Campolo, a village in the municipality of Grizzana Morandi, is historically associated with sandstone quarrying and stone carving. The official website of the project Da Campolo l'arte fa Scola describes Campolo as a village of the stonecutters, connected with the historic sandstone quarries of the Montovolo area and located at about 600 metres above sea level on the western slope of the massif.

The quarries of Campolo and Orelia supplied sandstone from the 19th century onward. According to Biblioteca Salaborsa, extraction is documented from 1873, while the stonecutters of Montovolo had been active in the area since the Middle Ages. In 1909 a cableway was opened to connect the sandstone quarries of Campolo with Riola di Vergato, allowing carts loaded with stone to descend more than two kilometres with a height difference of about 200 metres.

Stone from the Campolo and Orelia quarries was used in several works between the 19th and 20th centuries, including large parts of Rocchetta Mattei, the Palazzo del Capitano della Montagna in Vergato, the pedestal of the monument to Giosuè Carducci in Bologna, the railway station of Prato and the Mausoleum of Guglielmo Marconi at Pontecchio.

In 2019 the Legislative Assembly of Emilia-Romagna hosted the exhibition Idee di pietra, dedicated to the stonecutters of the Montovolo area. The exhibition presented works by Luigi Faggioli, Alfredo Marchi, Daniele Pandolfini and Giancarlo Degli Esposti, carved in sandstone from the Bolognese Apennines.

The wider area between Campolo, La Scola, Casa Morandi and Rocchetta Mattei became the focus of the cultural regeneration project Da Campolo l'arte fa Scola. The project was selected by the Region of Emilia-Romagna as its pilot project for Line A of the National Villages Plan under the Italian National Recovery and Resilience Plan, developed within the Next Generation EU programme. The regional assessment described the project as integrating the protection and enhancement of local cultural, architectural and artistic heritage with social, economic and residential revitalisation, in a village where about 80% of the 150 housing units were abandoned.

== Second World War ==

During the Second World War the territory of Grizzana was affected by Nazi massacres and by fighting along the Gothic Line. On 30 September 1944, in the locality of Famaticcia di Savignano, German SS troops shot eight labourers who had been working near the Bologna–Pistoia railway line for the Organisation Todt.

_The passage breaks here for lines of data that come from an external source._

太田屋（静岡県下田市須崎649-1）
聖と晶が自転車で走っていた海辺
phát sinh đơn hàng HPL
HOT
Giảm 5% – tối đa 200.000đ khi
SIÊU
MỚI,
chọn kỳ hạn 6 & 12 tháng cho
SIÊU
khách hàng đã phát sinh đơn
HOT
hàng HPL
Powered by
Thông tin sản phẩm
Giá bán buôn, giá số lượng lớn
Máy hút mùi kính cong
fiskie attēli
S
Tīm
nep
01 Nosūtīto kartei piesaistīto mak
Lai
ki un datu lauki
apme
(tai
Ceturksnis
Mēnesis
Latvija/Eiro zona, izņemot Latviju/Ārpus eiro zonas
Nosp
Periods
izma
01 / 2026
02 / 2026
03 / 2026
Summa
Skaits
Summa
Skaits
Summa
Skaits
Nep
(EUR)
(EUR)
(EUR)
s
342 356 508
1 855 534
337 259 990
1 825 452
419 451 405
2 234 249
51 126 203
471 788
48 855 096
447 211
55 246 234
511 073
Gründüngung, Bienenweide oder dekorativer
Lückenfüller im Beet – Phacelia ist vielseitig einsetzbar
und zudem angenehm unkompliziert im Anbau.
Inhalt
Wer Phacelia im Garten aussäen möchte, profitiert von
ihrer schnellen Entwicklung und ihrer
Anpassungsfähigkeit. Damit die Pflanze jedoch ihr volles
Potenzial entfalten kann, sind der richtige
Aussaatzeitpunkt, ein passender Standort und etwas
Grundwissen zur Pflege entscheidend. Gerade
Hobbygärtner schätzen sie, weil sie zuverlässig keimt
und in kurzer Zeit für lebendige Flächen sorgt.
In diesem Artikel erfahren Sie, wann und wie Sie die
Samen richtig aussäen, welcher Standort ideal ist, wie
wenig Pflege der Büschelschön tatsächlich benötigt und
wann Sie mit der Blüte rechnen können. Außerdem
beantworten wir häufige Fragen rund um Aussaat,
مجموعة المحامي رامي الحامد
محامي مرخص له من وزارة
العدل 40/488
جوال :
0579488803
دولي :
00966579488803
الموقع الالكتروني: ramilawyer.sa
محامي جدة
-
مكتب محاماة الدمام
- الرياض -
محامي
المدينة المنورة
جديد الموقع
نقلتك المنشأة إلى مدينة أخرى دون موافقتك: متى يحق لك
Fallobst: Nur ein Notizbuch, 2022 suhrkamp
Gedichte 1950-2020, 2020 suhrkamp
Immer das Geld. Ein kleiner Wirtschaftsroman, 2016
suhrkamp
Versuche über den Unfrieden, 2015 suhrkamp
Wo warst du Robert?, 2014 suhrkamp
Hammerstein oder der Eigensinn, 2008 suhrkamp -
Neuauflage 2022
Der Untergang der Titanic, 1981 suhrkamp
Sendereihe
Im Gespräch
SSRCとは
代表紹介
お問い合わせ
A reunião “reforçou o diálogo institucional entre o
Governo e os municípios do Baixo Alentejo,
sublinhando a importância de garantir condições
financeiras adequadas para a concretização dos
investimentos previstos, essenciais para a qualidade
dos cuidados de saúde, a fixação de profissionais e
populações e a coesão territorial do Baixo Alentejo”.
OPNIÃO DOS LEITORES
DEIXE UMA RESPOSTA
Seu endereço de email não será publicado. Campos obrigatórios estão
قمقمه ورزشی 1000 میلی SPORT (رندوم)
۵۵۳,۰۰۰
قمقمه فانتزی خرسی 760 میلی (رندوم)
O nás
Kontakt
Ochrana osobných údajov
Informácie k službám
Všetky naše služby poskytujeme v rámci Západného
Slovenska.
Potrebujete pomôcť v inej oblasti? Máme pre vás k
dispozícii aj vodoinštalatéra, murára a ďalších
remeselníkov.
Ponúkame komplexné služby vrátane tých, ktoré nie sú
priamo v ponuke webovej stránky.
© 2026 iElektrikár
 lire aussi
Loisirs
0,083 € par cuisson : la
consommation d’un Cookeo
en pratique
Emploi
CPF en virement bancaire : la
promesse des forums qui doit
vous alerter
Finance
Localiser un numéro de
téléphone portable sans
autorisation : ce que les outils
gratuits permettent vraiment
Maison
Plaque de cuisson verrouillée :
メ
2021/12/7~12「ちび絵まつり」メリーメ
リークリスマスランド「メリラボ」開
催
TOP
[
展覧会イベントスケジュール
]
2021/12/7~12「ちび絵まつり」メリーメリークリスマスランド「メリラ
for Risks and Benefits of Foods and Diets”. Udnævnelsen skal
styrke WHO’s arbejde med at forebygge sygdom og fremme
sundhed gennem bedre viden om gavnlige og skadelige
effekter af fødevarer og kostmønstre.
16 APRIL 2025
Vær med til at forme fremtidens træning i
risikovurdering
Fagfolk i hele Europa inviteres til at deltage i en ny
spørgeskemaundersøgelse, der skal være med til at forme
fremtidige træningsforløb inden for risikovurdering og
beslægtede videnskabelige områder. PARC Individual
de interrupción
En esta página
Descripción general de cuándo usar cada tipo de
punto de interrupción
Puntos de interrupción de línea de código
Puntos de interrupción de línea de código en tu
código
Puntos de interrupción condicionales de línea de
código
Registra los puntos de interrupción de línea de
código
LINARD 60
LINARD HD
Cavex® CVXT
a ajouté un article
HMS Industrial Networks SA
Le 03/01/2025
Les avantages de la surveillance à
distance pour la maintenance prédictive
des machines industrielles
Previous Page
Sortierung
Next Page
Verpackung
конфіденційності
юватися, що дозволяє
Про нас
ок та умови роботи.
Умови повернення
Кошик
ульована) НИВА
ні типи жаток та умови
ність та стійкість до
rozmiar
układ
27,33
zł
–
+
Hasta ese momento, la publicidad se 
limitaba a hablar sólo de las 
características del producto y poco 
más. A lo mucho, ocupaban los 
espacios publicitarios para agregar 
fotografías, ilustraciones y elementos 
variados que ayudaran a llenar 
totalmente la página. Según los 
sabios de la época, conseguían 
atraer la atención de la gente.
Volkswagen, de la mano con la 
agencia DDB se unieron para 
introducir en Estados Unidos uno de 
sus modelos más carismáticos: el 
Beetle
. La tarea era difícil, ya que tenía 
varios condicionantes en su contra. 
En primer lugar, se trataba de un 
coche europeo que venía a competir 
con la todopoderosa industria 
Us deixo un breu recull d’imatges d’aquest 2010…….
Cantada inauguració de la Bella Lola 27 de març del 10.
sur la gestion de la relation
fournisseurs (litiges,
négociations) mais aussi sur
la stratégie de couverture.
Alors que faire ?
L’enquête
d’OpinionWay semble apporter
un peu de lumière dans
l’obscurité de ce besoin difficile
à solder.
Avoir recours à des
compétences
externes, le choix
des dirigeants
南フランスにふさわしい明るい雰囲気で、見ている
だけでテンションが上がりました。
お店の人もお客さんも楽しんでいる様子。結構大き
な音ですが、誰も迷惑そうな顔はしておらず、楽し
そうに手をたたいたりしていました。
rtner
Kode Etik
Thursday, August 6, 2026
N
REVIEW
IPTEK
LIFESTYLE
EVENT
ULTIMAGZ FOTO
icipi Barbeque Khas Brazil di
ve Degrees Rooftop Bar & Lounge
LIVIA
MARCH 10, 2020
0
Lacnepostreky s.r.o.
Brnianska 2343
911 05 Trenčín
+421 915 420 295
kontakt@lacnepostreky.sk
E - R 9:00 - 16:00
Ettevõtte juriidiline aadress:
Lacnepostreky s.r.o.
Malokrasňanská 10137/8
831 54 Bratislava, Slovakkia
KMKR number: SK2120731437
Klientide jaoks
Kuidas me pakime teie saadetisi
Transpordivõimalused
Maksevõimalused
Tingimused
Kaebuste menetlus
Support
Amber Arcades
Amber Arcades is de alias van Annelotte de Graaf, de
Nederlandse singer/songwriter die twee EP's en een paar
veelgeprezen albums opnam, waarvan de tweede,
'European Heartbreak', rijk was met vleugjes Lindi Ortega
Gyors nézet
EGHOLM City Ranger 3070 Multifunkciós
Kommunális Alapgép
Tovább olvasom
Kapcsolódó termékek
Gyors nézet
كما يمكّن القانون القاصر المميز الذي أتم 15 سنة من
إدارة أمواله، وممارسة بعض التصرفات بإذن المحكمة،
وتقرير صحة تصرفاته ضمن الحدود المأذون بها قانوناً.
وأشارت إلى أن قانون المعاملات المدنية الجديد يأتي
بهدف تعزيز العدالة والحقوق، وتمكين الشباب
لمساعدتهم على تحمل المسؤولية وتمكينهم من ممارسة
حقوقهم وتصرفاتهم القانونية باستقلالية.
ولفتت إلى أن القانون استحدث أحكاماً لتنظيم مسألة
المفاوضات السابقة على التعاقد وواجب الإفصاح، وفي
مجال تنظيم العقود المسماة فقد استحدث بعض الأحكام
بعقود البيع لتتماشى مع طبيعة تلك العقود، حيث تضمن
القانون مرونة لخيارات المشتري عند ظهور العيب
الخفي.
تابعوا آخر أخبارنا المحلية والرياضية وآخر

The hamlet of Creda, in the municipality of Grizzana Morandi, was among the places affected by the Monte Sole massacres: on 29 September 1944, 69 people were killed there.

In October 1944 Allied troops advanced through the area. South African and British forces captured Monte Stanco on 12 October and entered Grizzana two days later. The subsequent capture of Monte Salvaro marked the end of the Allied advance in the Reno valley before the winter pause.

== Notable people ==

- Giovanni Luigi Mingarelli (1722-1793), scholar of Greek and Coptic texts. Treccani records him as born in Grizzana and describes him as one of the first scholars in Italy to cultivate the scientific study of the Coptic language.